Coronavirus in Brookline: 7% of people test positive for antibodies

Coronavirus testing in Brookline has shown that nearly 7% of people have antibodies, indicating exposure to the virus, as the town recommends residents continue social distancing and wearing face coverings.

Nearly 700 residents, town employees and first responders were tested for coronavirus antibodies late last week and 47 people, or 6.82% tested positive, according to an update from the town.

“The results of these tests show that our community has a very low exposure to COVID-19 at this stage, which means the vast majority of residents are potentially at risk of getting sick and should continue to take preventive steps to avoid the virus,” said Brookline Public Health Director Dr. Swannie Jett.

The town had invited hundreds of randomly selected residents to take part in antibody testing and then opened the testing event to all residents via social media.

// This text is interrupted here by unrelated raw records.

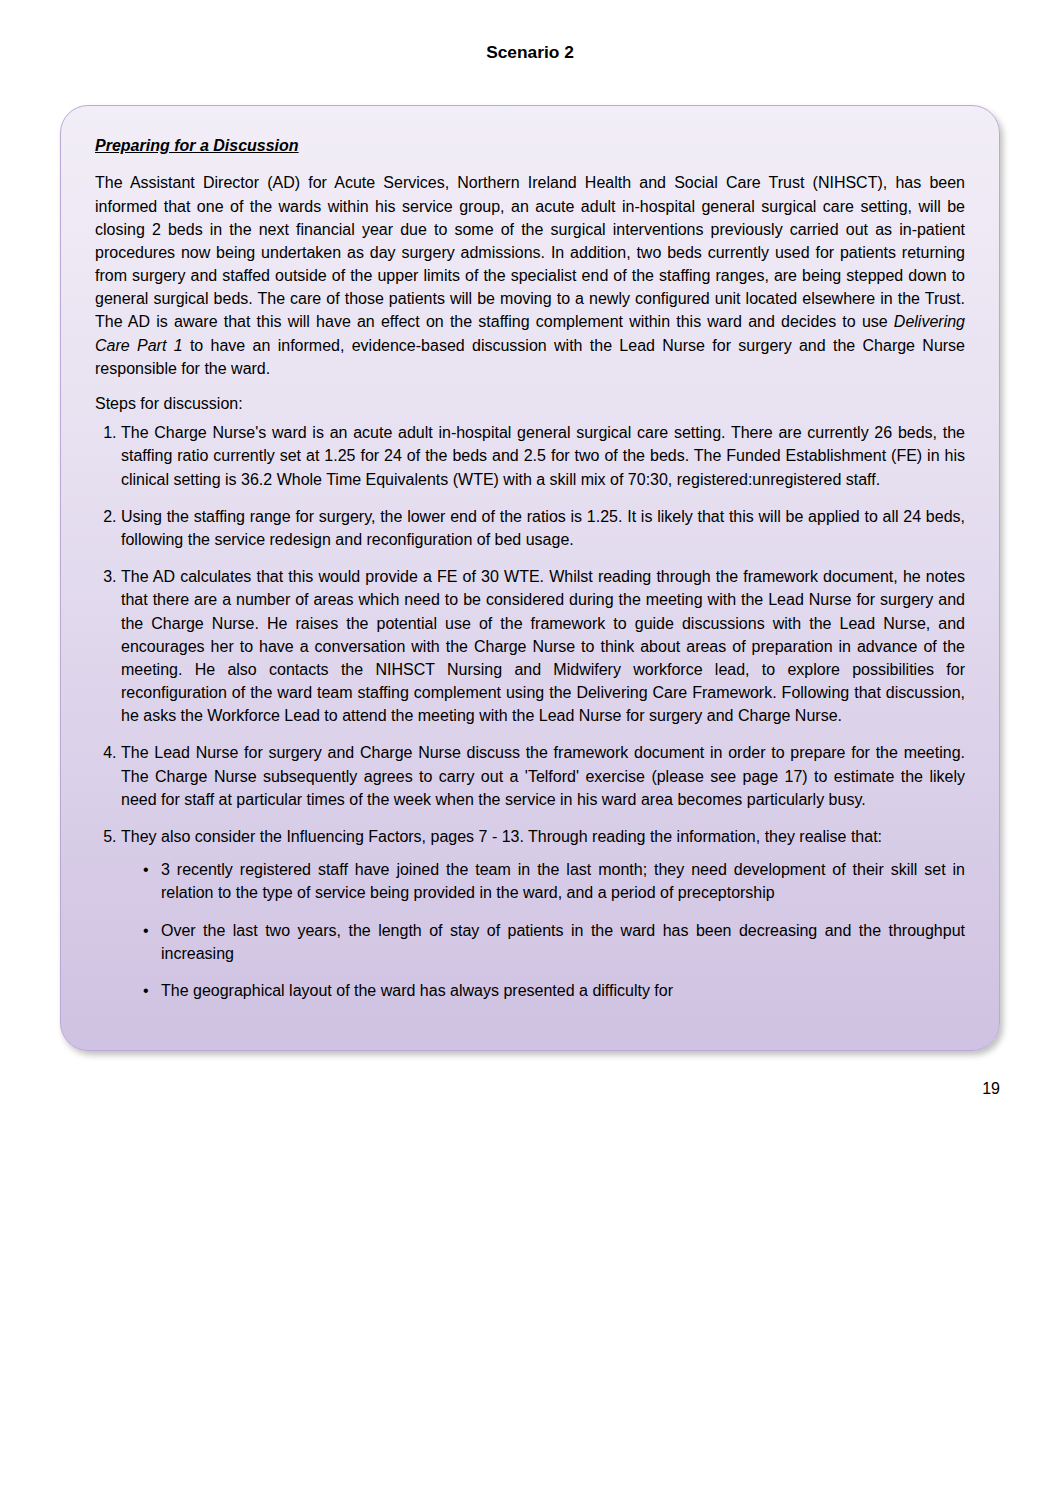Scenario 2
Preparing for a Discussion
The Assistant Director (AD) for Acute Services, Northern Ireland Health and Social Care Trust (NIHSCT), has been informed that one of the wards within his service group, an acute adult in-hospital general surgical care setting, will be closing 2 beds in the next financial year due to some of the surgical interventions previously carried out as in-patient procedures now being undertaken as day surgery admissions. In addition, two beds currently used for patients returning from surgery and staffed outside of the upper limits of the specialist end of the staffing ranges, are being stepped down to general surgical beds. The care of those patients will be moving to a newly configured unit located elsewhere in the Trust. The AD is aware that this will have an effect on the staffing complement within this ward and decides to use Delivering Care Part 1 to have an informed, evidence-based discussion with the Lead Nurse for surgery and the Charge Nurse responsible for the ward.
Steps for discussion:
The Charge Nurse's ward is an acute adult in-hospital general surgical care setting. There are currently 26 beds, the staffing ratio currently set at 1.25 for 24 of the beds and 2.5 for two of the beds. The Funded Establishment (FE) in his clinical setting is 36.2 Whole Time Equivalents (WTE) with a skill mix of 70:30, registered:unregistered staff.
Using the staffing range for surgery, the lower end of the ratios is 1.25. It is likely that this will be applied to all 24 beds, following the service redesign and reconfiguration of bed usage.
The AD calculates that this would provide a FE of 30 WTE. Whilst reading through the framework document, he notes that there are a number of areas which need to be considered during the meeting with the Lead Nurse for surgery and the Charge Nurse. He raises the potential use of the framework to guide discussions with the Lead Nurse, and encourages her to have a conversation with the Charge Nurse to think about areas of preparation in advance of the meeting. He also contacts the NIHSCT Nursing and Midwifery workforce lead, to explore possibilities for reconfiguration of the ward team staffing complement using the Delivering Care Framework. Following that discussion, he asks the Workforce Lead to attend the meeting with the Lead Nurse for surgery and Charge Nurse.
The Lead Nurse for surgery and Charge Nurse discuss the framework document in order to prepare for the meeting. The Charge Nurse subsequently agrees to carry out a 'Telford' exercise (please see page 17) to estimate the likely need for staff at particular times of the week when the service in his ward area becomes particularly busy.
They also consider the Influencing Factors, pages 7 - 13. Through reading the information, they realise that:
3 recently registered staff have joined the team in the last month; they need development of their skill set in relation to the type of service being provided in the ward, and a period of preceptorship
Over the last two years, the length of stay of patients in the ward has been decreasing and the throughput increasing
The geographical layout of the ward has always presented a difficulty for
19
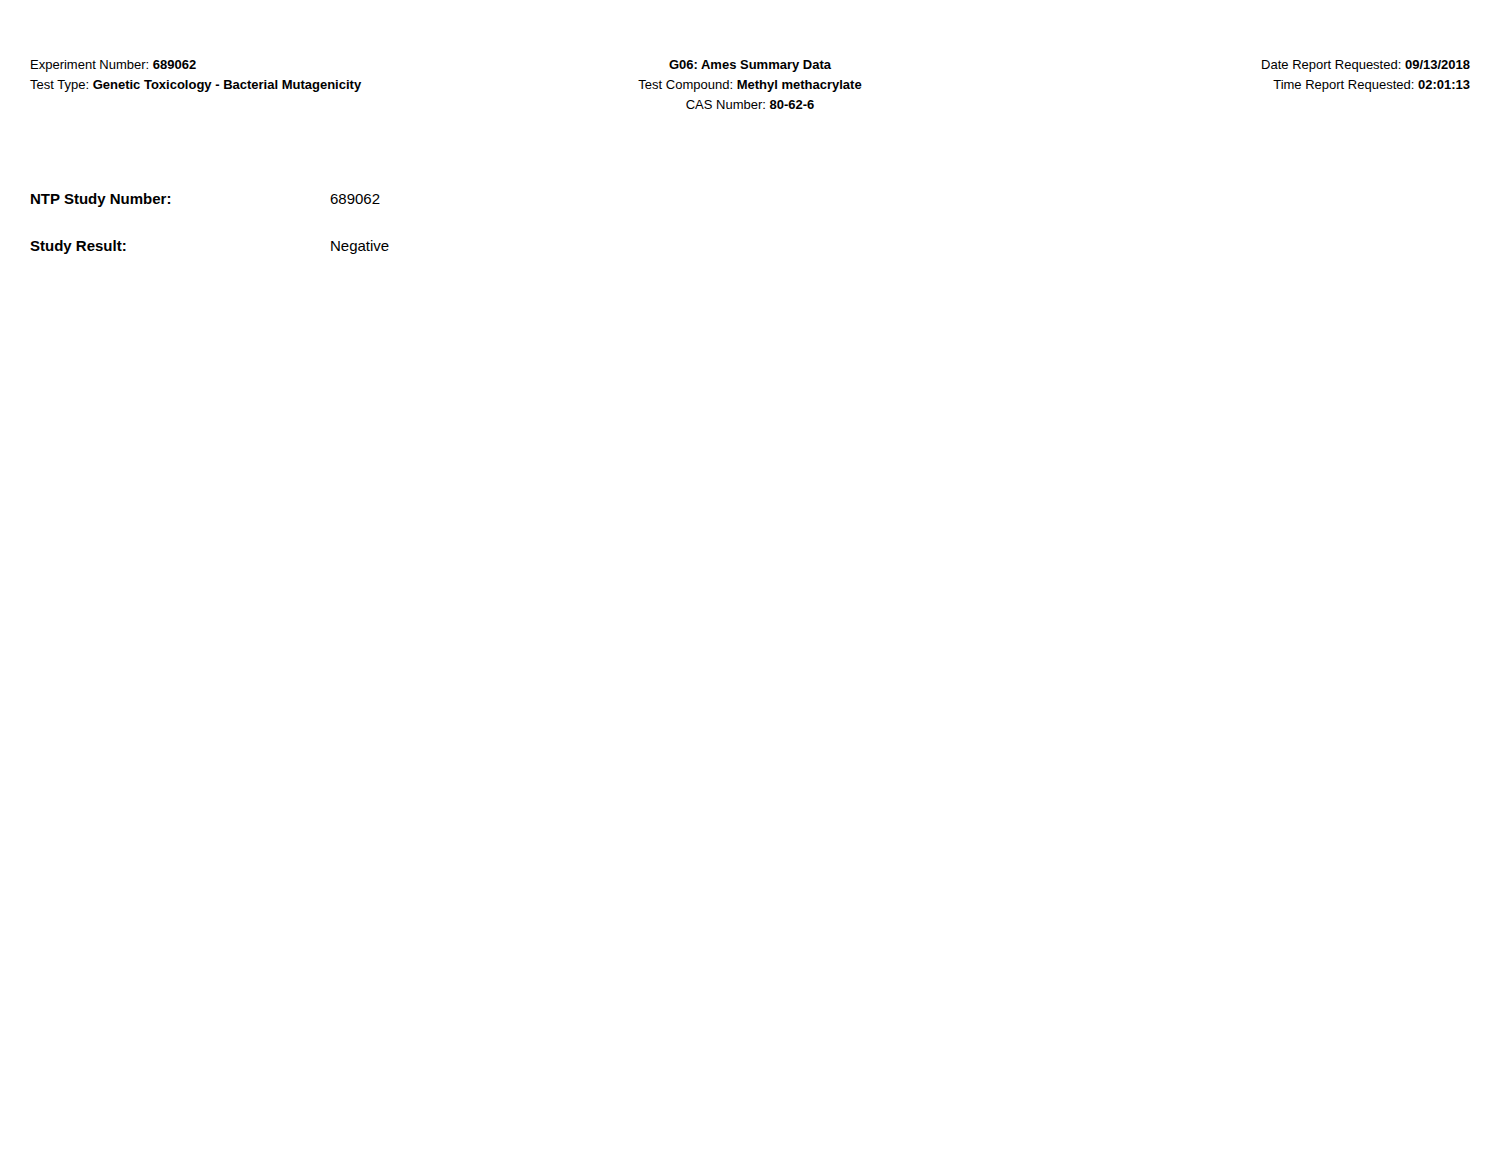Experiment Number: 689062
Test Type: Genetic Toxicology - Bacterial Mutagenicity
G06: Ames Summary Data
Test Compound: Methyl methacrylate
CAS Number: 80-62-6
Date Report Requested: 09/13/2018
Time Report Requested: 02:01:13
NTP Study Number:
689062
Study Result:
Negative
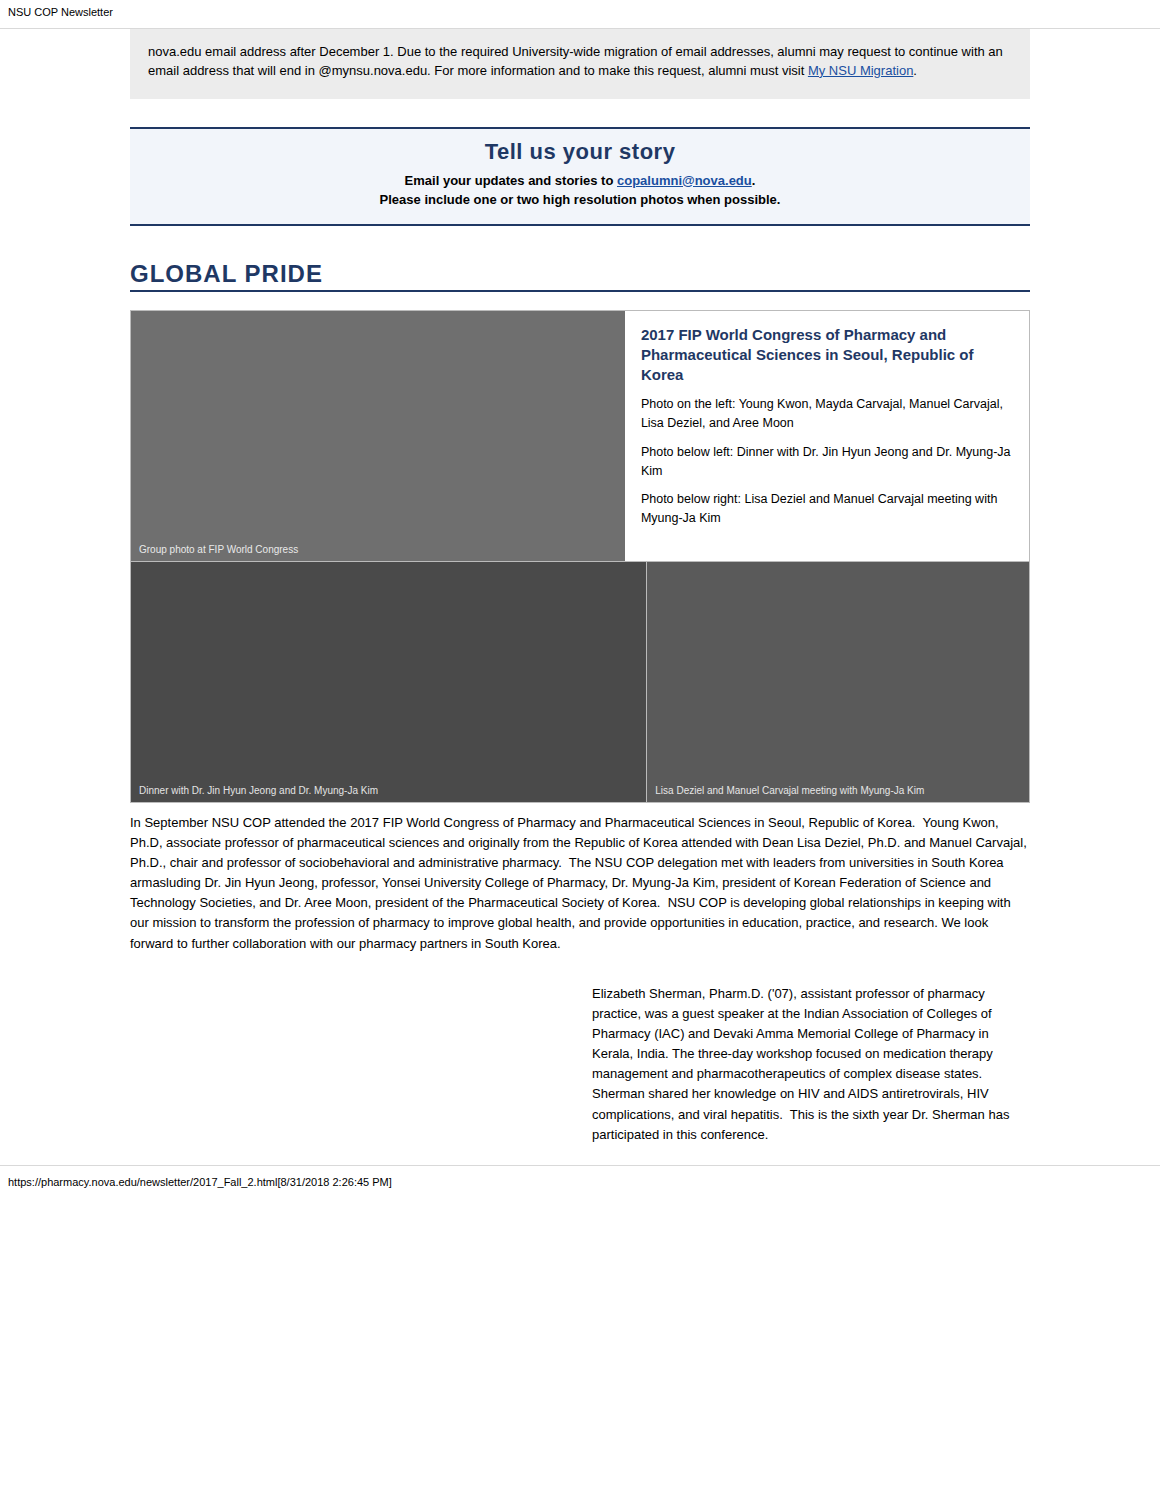NSU COP Newsletter
nova.edu email address after December 1. Due to the required University-wide migration of email addresses, alumni may request to continue with an email address that will end in @mynsu.nova.edu. For more information and to make this request, alumni must visit My NSU Migration.
Tell us your story
Email your updates and stories to copalumni@nova.edu.
Please include one or two high resolution photos when possible.
GLOBAL PRIDE
Group photo at FIP World Congress
2017 FIP World Congress of Pharmacy and Pharmaceutical Sciences in Seoul, Republic of Korea
Photo on the left: Young Kwon, Mayda Carvajal, Manuel Carvajal, Lisa Deziel, and Aree Moon
Photo below left: Dinner with Dr. Jin Hyun Jeong and Dr. Myung-Ja Kim
Photo below right: Lisa Deziel and Manuel Carvajal meeting with Myung-Ja Kim
Dinner with Dr. Jin Hyun Jeong and Dr. Myung-Ja Kim
Lisa Deziel and Manuel Carvajal meeting with Myung-Ja Kim
In September NSU COP attended the 2017 FIP World Congress of Pharmacy and Pharmaceutical Sciences in Seoul, Republic of Korea. Young Kwon, Ph.D, associate professor of pharmaceutical sciences and originally from the Republic of Korea attended with Dean Lisa Deziel, Ph.D. and Manuel Carvajal, Ph.D., chair and professor of sociobehavioral and administrative pharmacy. The NSU COP delegation met with leaders from universities in South Korea armasluding Dr. Jin Hyun Jeong, professor, Yonsei University College of Pharmacy, Dr. Myung-Ja Kim, president of Korean Federation of Science and Technology Societies, and Dr. Aree Moon, president of the Pharmaceutical Society of Korea. NSU COP is developing global relationships in keeping with our mission to transform the profession of pharmacy to improve global health, and provide opportunities in education, practice, and research. We look forward to further collaboration with our pharmacy partners in South Korea.
Elizabeth Sherman, Pharm.D. ('07), assistant professor of pharmacy practice, was a guest speaker at the Indian Association of Colleges of Pharmacy (IAC) and Devaki Amma Memorial College of Pharmacy in Kerala, India. The three-day workshop focused on medication therapy management and pharmacotherapeutics of complex disease states. Sherman shared her knowledge on HIV and AIDS antiretrovirals, HIV complications, and viral hepatitis. This is the sixth year Dr. Sherman has participated in this conference.
https://pharmacy.nova.edu/newsletter/2017_Fall_2.html[8/31/2018 2:26:45 PM]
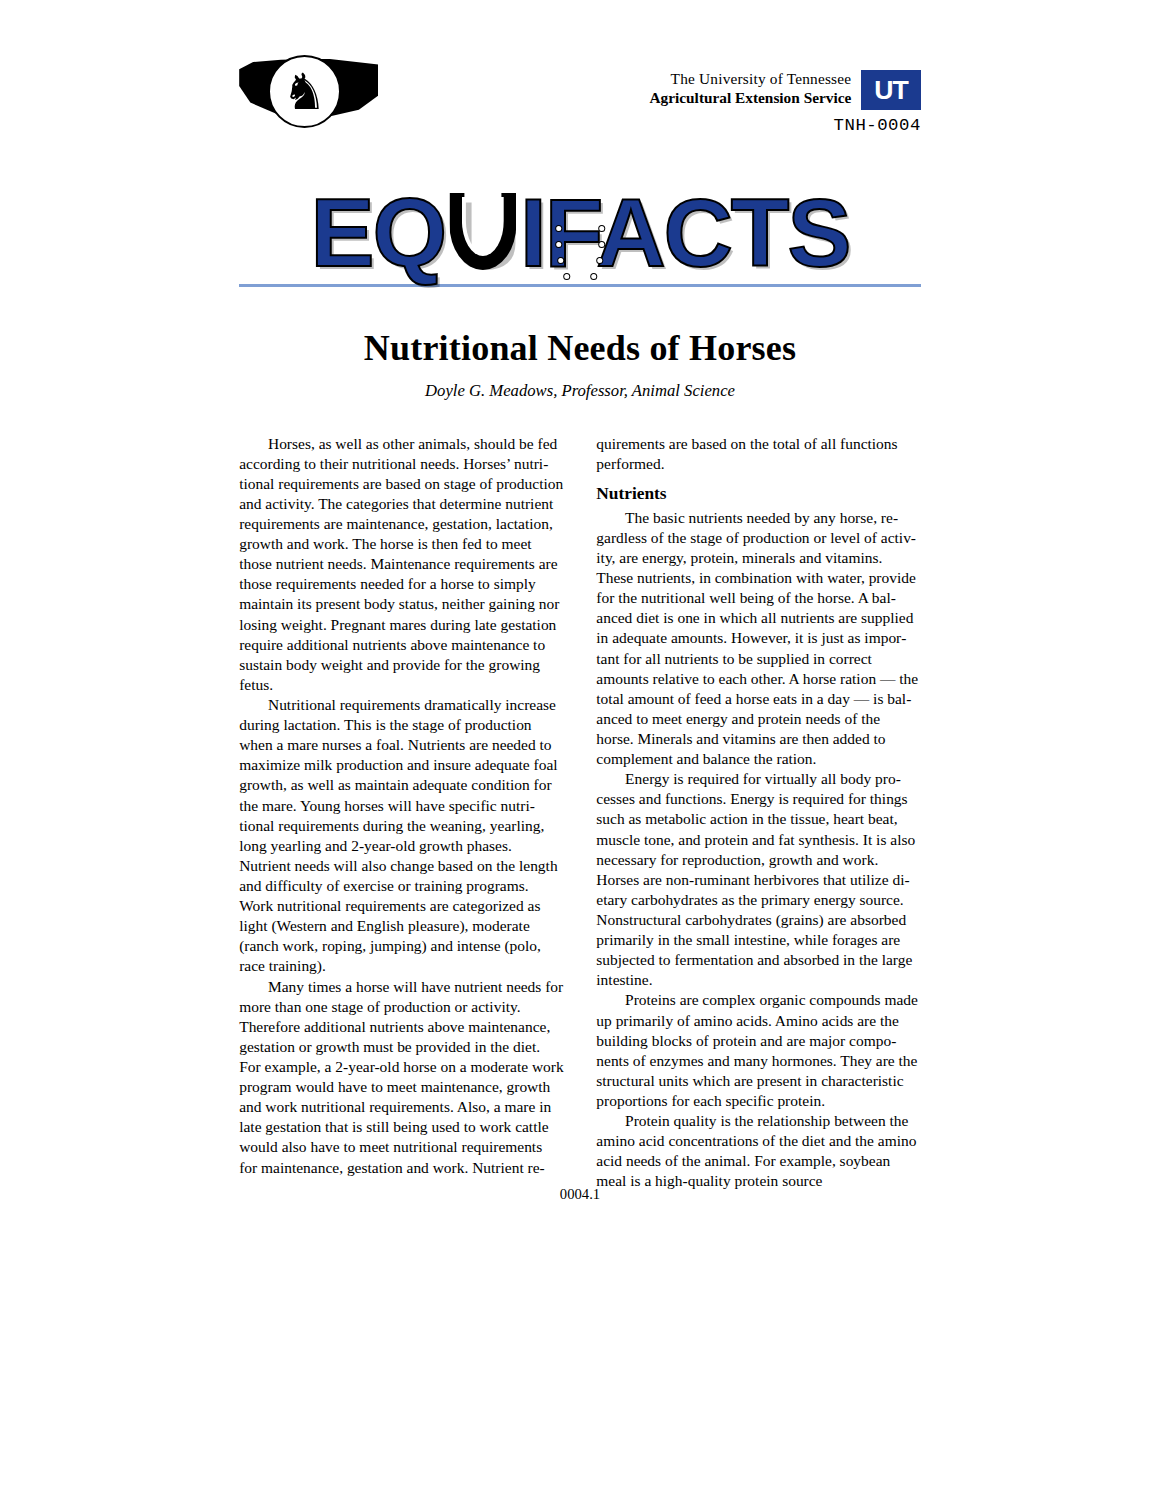♞
The University of Tennessee
Agricultural Extension Service
UT
TNH-0004
EQUIFACTS
Nutritional Needs of Horses
Doyle G. Meadows, Professor, Animal Science
Horses, as well as other animals, should be fed according to their nutritional needs. Horses’ nutritional requirements are based on stage of production and activity. The categories that determine nutrient requirements are maintenance, gestation, lactation, growth and work. The horse is then fed to meet those nutrient needs. Maintenance requirements are those requirements needed for a horse to simply maintain its present body status, neither gaining nor losing weight. Pregnant mares during late gestation require additional nutrients above maintenance to sustain body weight and provide for the growing fetus.
Nutritional requirements dramatically increase during lactation. This is the stage of production when a mare nurses a foal. Nutrients are needed to maximize milk production and insure adequate foal growth, as well as maintain adequate condition for the mare. Young horses will have specific nutritional requirements during the weaning, yearling, long yearling and 2-year-old growth phases. Nutrient needs will also change based on the length and difficulty of exercise or training programs. Work nutritional requirements are categorized as light (Western and English pleasure), moderate (ranch work, roping, jumping) and intense (polo, race training).
Many times a horse will have nutrient needs for more than one stage of production or activity. Therefore additional nutrients above maintenance, gestation or growth must be provided in the diet. For example, a 2-year-old horse on a moderate work program would have to meet maintenance, growth and work nutritional requirements. Also, a mare in late gestation that is still being used to work cattle would also have to meet nutritional requirements for maintenance, gestation and work. Nutrient requirements are based on the total of all functions performed.
Nutrients
The basic nutrients needed by any horse, regardless of the stage of production or level of activity, are energy, protein, minerals and vitamins. These nutrients, in combination with water, provide for the nutritional well being of the horse. A balanced diet is one in which all nutrients are supplied in adequate amounts. However, it is just as important for all nutrients to be supplied in correct amounts relative to each other. A horse ration — the total amount of feed a horse eats in a day — is balanced to meet energy and protein needs of the horse. Minerals and vitamins are then added to complement and balance the ration.
Energy is required for virtually all body processes and functions. Energy is required for things such as metabolic action in the tissue, heart beat, muscle tone, and protein and fat synthesis. It is also necessary for reproduction, growth and work. Horses are non-ruminant herbivores that utilize dietary carbohydrates as the primary energy source. Nonstructural carbohydrates (grains) are absorbed primarily in the small intestine, while forages are subjected to fermentation and absorbed in the large intestine.
Proteins are complex organic compounds made up primarily of amino acids. Amino acids are the building blocks of protein and are major components of enzymes and many hormones. They are the structural units which are present in characteristic proportions for each specific protein.
Protein quality is the relationship between the amino acid concentrations of the diet and the amino acid needs of the animal. For example, soybean meal is a high-quality protein source
0004.1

Officials are still recommending residents practice social distancing and wear face coverings in public.

In Boston, nearly 10% of asymptomatic residents have coronavirus antibodies, and more than 2% of that same apparently healthy group actually currently has the virus, according to the results of a sampling study.

As previously reported in the Herald, the study conducted by Massachusetts General Hospital and the Boston Public Health Commission tested 750 residents and city employees over the past couple of weeks in East Boston, Roslindale and Dorchester.

The exact figures are 9.9% of the subjects testing positive for antibodies, and 2.6% for currently having the virus — even though they had no apparent signs of the highly infectious disease.

Mayor Martin Walsh said the still-high number of people who haven’t been exposed to the virus — more people than the city expected, he said — means any reopening needs to be done very carefully.